Wrzucił koleżance za koszulę spreparowaną żabę.

Bez zezwolenia wychodzi z ławki.

Pobił kolegę ławką.

Je bułkę na oczach wygłodniałej klasy.

Śpiewała w tramwaju,upomniana powiedziała,że chciała rozweselić towarzystwo.

Rozrzucał papierki wokół kina,upomniany stwierdził,że denerwowało go tyle niezagospodarowanej przestrzeni.

Leżał na korytarzu i machał nogami.

Śmiał się bezczelnie,wywalając na wierzch swoje okropnie żółte zęby, czym przyprawiał wszystkich o mdłości.

Podbierał koleżance nowe kredki.

Zadaje pytania , na które nie ma odpowiedzi.

Prowadzi jeden zeszyt do czterech przedmiotów.

Wyrwany do odpowiedzi mówi: „Mnie dzisiaj nie ma”

Uciekł z teatru.



Kasia z Moniką klepały konia na postoju.

Przy odpowiedzi kiwa się.

Przyszedł na lekcje z zaklejonym nosem.Wywołany do odpowiedzi mówi,że nie może odpowiadać, bo zaciął się przy goleniu.

Udaje przy tablicy niemowę i porozumiewa się na migi z koleżanką.

Zgłasza się gorączkowo do odpowiedzi, a zapytany milczy.

Wyrwany do odpowiedzi mówi,że nie będzie zeznawał bez adwokata.

Zjada ściągi na klasówce.

Usiłuje wymuszać na nauczycielu pierwszeństwo przy wchodzeniu do klasy.

Po lekcji krzyczy jak opętany, a potem twierdzi, że mówił sam do siebie.

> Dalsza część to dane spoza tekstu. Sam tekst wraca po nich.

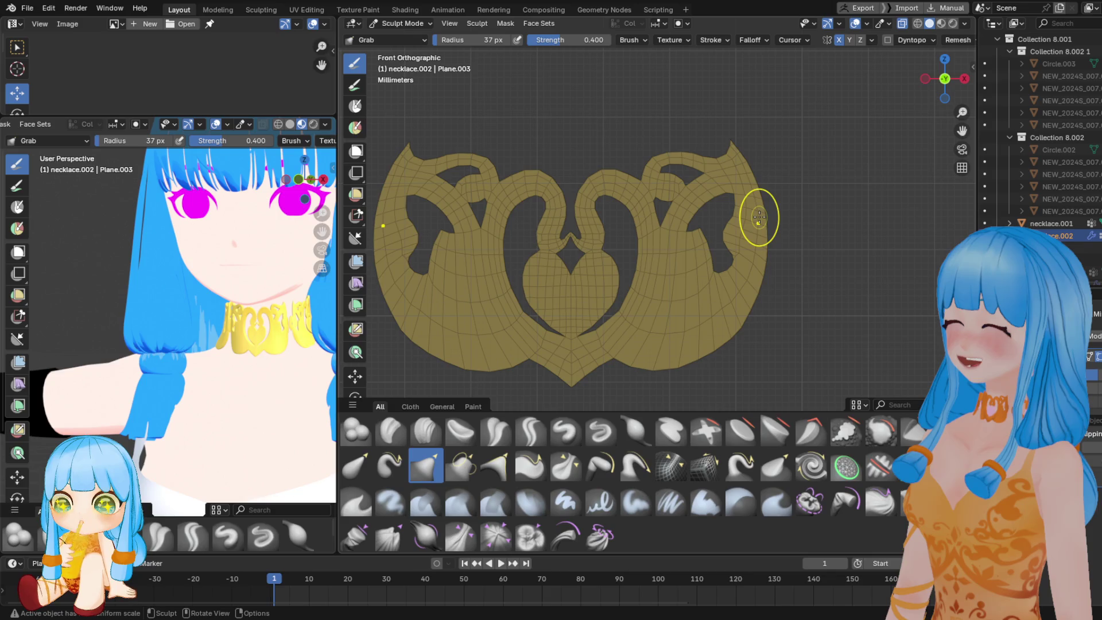
# Switch the grab-sculpted necklace.002 pendant from Sculpt Mode into Edit Mode
pyautogui.scroll(3, 779, 198)
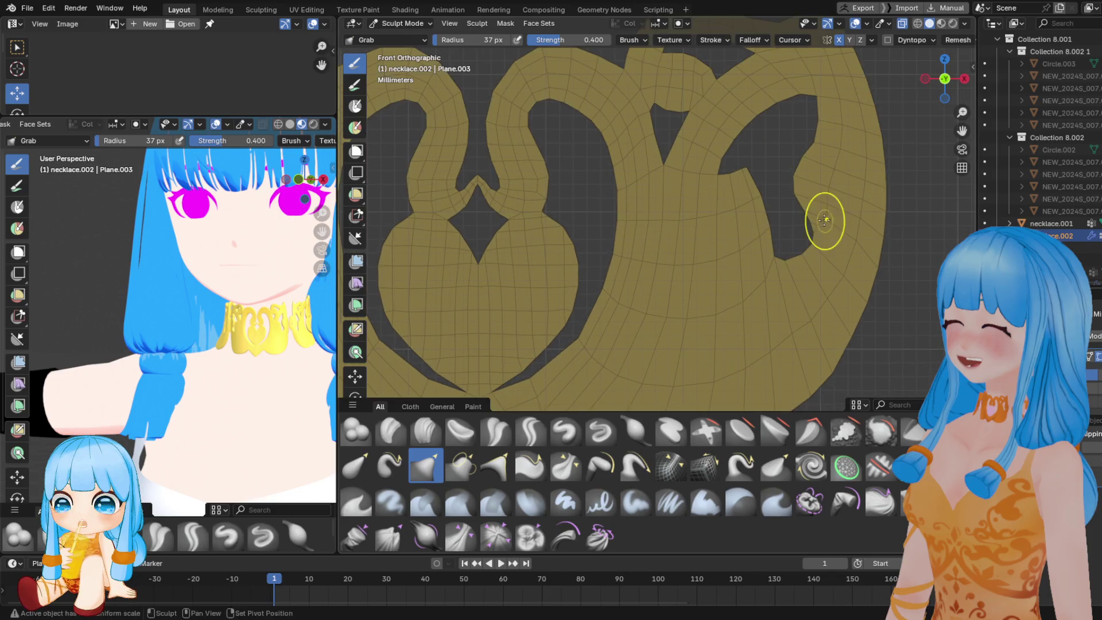
pyautogui.scroll(-2, 828, 214)
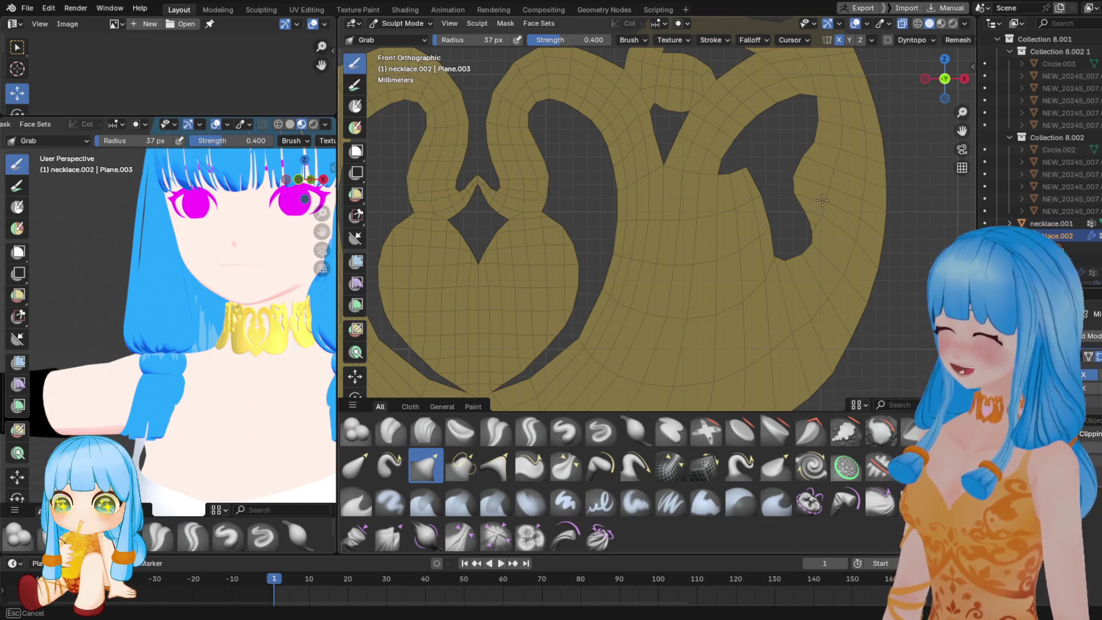
pyautogui.press('Tab')
pyautogui.scroll(5, 848, 199)
# Switch to vertex select mode and merge the inner-notch vertices at the last one
pyautogui.scroll(-2, 848, 199)
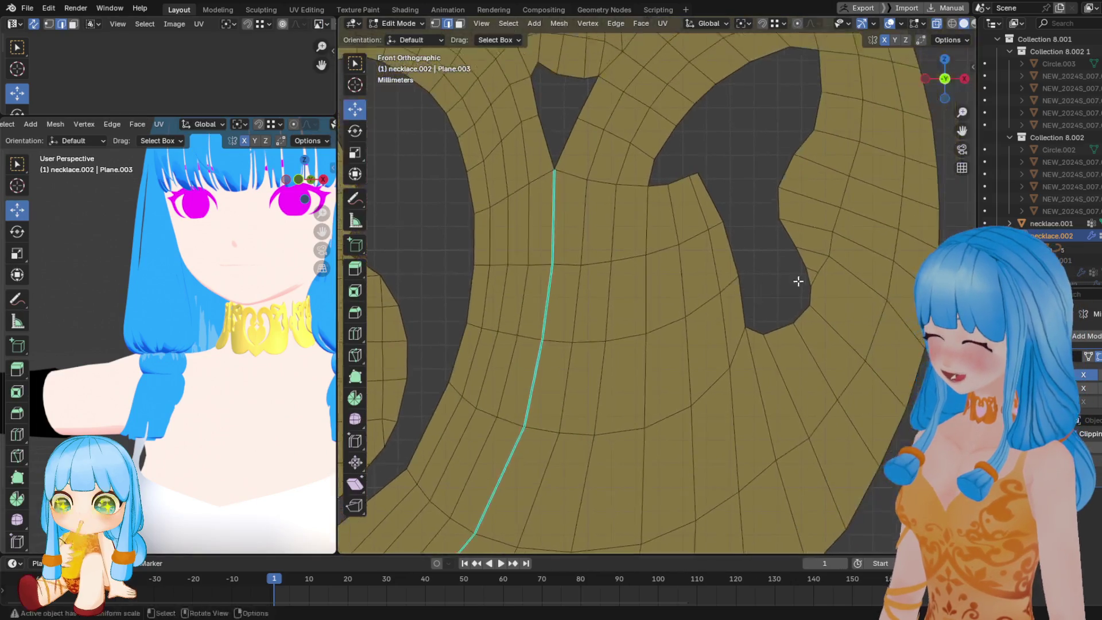
pyautogui.press('q')
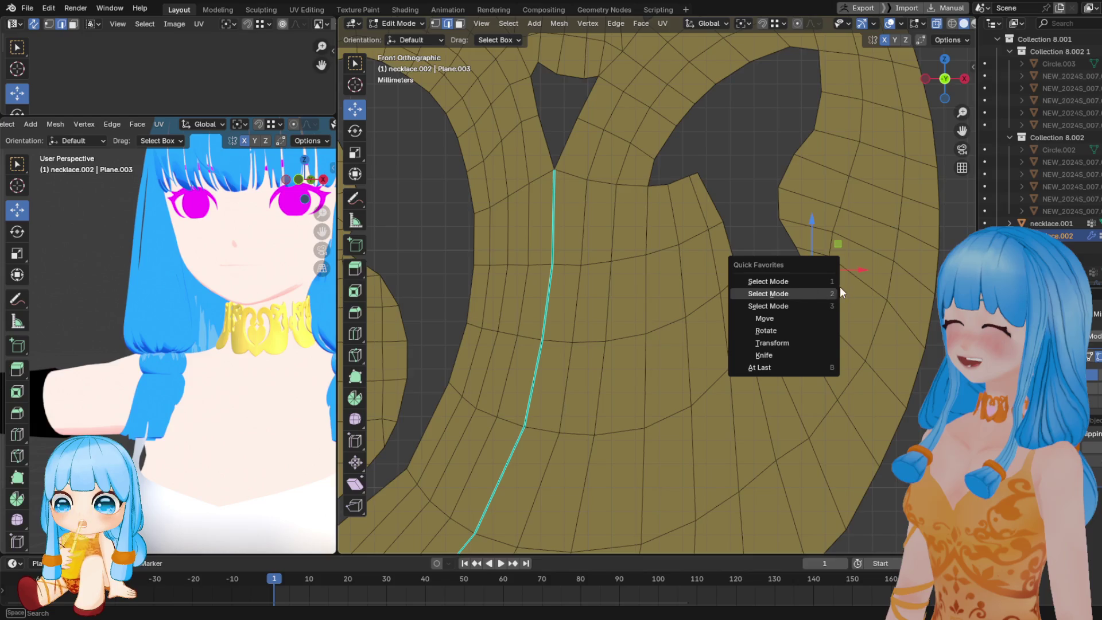
pyautogui.click(826, 282)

Wyrył na biurku nauczyciela :
„Pan jest fajny”.

Puka pod ławką i mówi : „proszę”,chociaż wie, że nikt nie wchodzi.

Uczeń stwierdził nieprzygotowanie do lekcji z powodu śmierci babci, z którą to babcią jechałam dziś rano tramwajem.

Nie wiesza się w szatni.

Wrzuca do toalety damskiej kolegę i krzyczy : „Po co się tam pchasz?”

Raz jeden, raz drugi biją się po twarzy.

Na lekcji wydaje liścikiem komendę do całej klasy: „Jak kichnę zaczynamy brzęczeć”.

Demonstrując działanie gejzeru opryskał pomidorem całą klasę.

Przeszkadza prowadzić lekcje, po każdym nowym twierdzeniu stęka i jęczy mówiąc : „O jeny, wiedziałem!"